SUR CE
L'article 524 du code de procédure civile dispose : « Lorsque l'exécution provisoire est de droit ou a été ordonnée, le premier président ou, dès qu'il est saisi, le conseiller de la mise en état peut, en cas d'appel, décider, à la demande de l'intimé et après avoir recueilli les observations des parties, la radiation du rôle de l'affaire lorsque l'appelant ne justifie pas avoir exécuté la décision frappée d'appel ou avoir procédé à la consignation autorisée dans les conditions prévues à l'article 521, à moins qu'il lui apparaisse que l'exécution serait de nature à entraîner des conséquences manifestement excessives ou que l'appelant est dans l'impossibilité d'exécuter la décision.
La demande de l'intimé doit, à peine d'irrecevabilité prononcée d'office, être présentée avant l'expiration des délais prescrits aux articles 906-2, 909, 910 et 911.
('.) »
Aux termes de ses écritures, Mme [T] soutient qu'elle n'a pu récupérer la maison que le 2 septembre 2025, suivant un procès-verbal de reprise des lieux daté du même jour, dans un état déplorable nécessitant une reconstruction quasi-totale pour être rendue habitable. Elle ajoute que l'appelant n'a versé aucune indemnité d'occupation depuis le 7 juin 2019 ni exécuté les termes du jugement de sorte qu'il reste redevable, après compensation avec la somme de 10.800 euros à laquelle elle est elle-même tenue, d'une somme de 10.300,32 euros.
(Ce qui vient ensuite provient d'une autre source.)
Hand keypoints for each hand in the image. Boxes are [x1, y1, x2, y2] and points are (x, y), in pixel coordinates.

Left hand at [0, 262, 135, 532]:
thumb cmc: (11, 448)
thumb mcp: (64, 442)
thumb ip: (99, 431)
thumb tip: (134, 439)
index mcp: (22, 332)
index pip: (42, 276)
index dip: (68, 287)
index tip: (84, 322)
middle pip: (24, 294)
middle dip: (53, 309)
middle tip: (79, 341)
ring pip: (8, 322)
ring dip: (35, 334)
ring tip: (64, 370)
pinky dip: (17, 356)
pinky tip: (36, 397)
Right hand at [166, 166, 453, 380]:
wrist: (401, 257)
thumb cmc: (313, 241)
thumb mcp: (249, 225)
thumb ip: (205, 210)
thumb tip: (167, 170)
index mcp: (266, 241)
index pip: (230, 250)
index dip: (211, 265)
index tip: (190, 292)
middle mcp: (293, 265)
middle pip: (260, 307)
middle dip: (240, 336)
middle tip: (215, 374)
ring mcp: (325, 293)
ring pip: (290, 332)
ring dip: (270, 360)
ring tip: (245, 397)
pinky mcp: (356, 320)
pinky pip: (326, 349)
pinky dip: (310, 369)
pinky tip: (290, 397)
En réplique, M. [W] conteste l'existence de dégradations mais fait valoir qu'il a en réalité entrepris des travaux en vue de la rénovation de la maison pour près de 55.000 euros. Il ajoute qu'il a quitté les lieux le 11 août 2025 de sorte qu'il ne peut être redevable au titre de son occupation de sommes ultérieurement à cette date, et a dû se reloger dans un bien qu'il possède en indivision avec son frère. Il précise être allocataire du RSA et ne pas être en mesure de payer la somme réclamée après compensation, ne disposant d'aucune épargne.
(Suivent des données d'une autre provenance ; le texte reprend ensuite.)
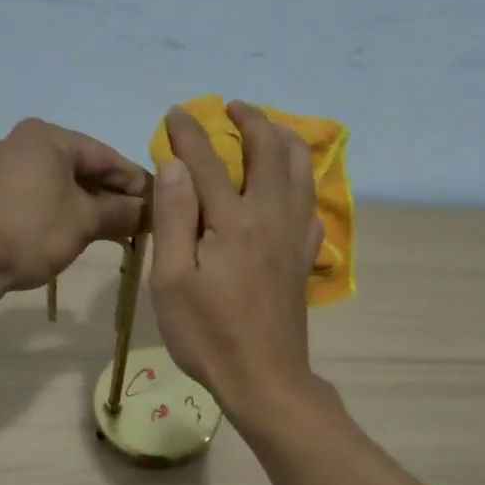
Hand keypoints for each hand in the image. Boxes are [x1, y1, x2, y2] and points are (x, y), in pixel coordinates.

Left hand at [0, 119, 148, 293]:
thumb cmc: (32, 231)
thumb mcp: (85, 222)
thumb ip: (121, 212)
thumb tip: (148, 211)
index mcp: (47, 137)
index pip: (105, 156)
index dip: (134, 183)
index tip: (157, 205)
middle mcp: (20, 142)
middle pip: (78, 168)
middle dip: (106, 195)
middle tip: (134, 222)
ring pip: (51, 182)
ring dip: (77, 203)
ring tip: (101, 228)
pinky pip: (23, 195)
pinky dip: (41, 208)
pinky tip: (43, 221)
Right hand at [151, 101, 324, 419]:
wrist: (264, 378)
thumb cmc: (208, 334)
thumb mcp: (172, 281)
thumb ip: (174, 218)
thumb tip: (175, 164)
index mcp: (233, 221)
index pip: (208, 161)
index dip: (190, 132)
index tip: (176, 112)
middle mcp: (271, 216)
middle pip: (270, 151)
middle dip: (251, 120)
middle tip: (232, 107)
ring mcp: (294, 235)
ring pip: (302, 169)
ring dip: (285, 139)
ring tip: (270, 128)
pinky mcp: (305, 256)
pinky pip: (313, 203)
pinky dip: (304, 180)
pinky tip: (293, 184)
Ainsi qu'il en est justifié au vu du bordereau de remise de clés, la SELARL MVB Huissiers de justice s'est vue remettre les clés de la maison le 11 août 2025 de sorte qu'aucune indemnité d'occupation n'est due postérieurement à cette date. M. [W] ne discute pas cependant ne pas s'être acquittée jusqu'à cette date de l'indemnité d'occupation fixée par le jugement du 25 avril 2024 ni des autres sommes dues en exécution de celui-ci, après compensation.
M. [W] produit aux débats une attestation de la CAF de l'Aude établissant, pour la période de janvier 2025 à janvier 2026, qu'il est attributaire du RSA.
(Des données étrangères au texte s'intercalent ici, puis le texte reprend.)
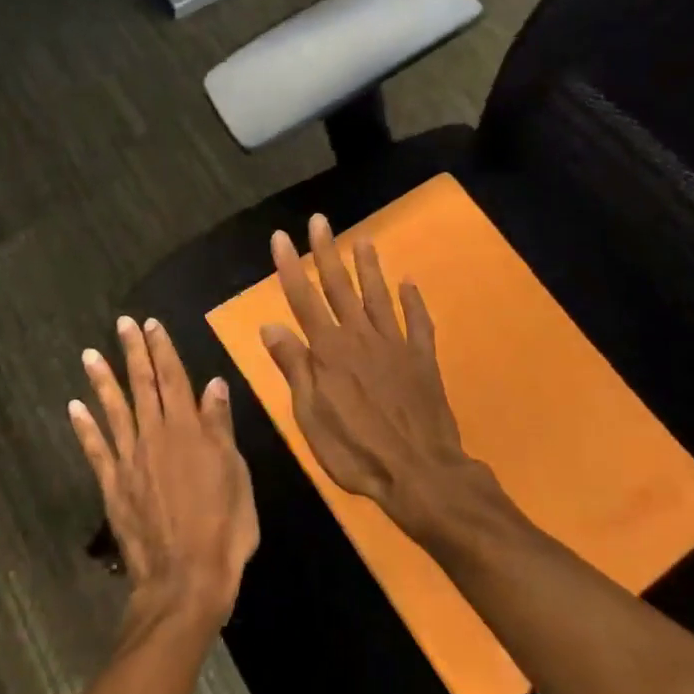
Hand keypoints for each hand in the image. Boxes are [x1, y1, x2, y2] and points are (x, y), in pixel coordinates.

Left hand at [71, 316, 259, 627]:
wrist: (185, 580)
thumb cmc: (223, 528)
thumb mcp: (236, 474)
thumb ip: (220, 427)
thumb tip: (214, 384)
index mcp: (189, 430)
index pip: (174, 378)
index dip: (163, 349)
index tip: (152, 324)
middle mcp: (155, 436)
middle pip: (143, 385)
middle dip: (134, 352)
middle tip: (122, 324)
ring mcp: (130, 460)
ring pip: (114, 410)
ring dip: (102, 380)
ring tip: (90, 354)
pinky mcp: (113, 485)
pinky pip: (96, 449)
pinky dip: (85, 426)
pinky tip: (74, 406)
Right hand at [260, 214, 483, 540]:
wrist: (420, 472)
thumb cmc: (356, 451)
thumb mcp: (311, 416)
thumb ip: (295, 368)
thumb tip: (270, 325)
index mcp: (329, 352)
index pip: (303, 300)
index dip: (290, 267)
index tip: (281, 237)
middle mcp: (360, 338)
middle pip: (340, 288)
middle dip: (327, 253)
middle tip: (321, 221)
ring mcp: (395, 346)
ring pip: (379, 297)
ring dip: (369, 268)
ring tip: (364, 240)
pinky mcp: (422, 360)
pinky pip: (418, 323)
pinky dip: (414, 302)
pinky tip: (409, 283)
Cette attestation suffit à justifier de son incapacité à faire face au paiement des sommes dues en exécution du jugement.
En conséquence, la demande de radiation sera rejetée.
Enfin, il sera rappelé que les dispositions de l'article 700 du code de procédure civile ne sont pas applicables aux mesures d'administration judiciaire, dépourvues de caractère juridictionnel. Pas davantage, il n'y a lieu, s'agissant d'une mesure d'administration judiciaire, de statuer sur les dépens.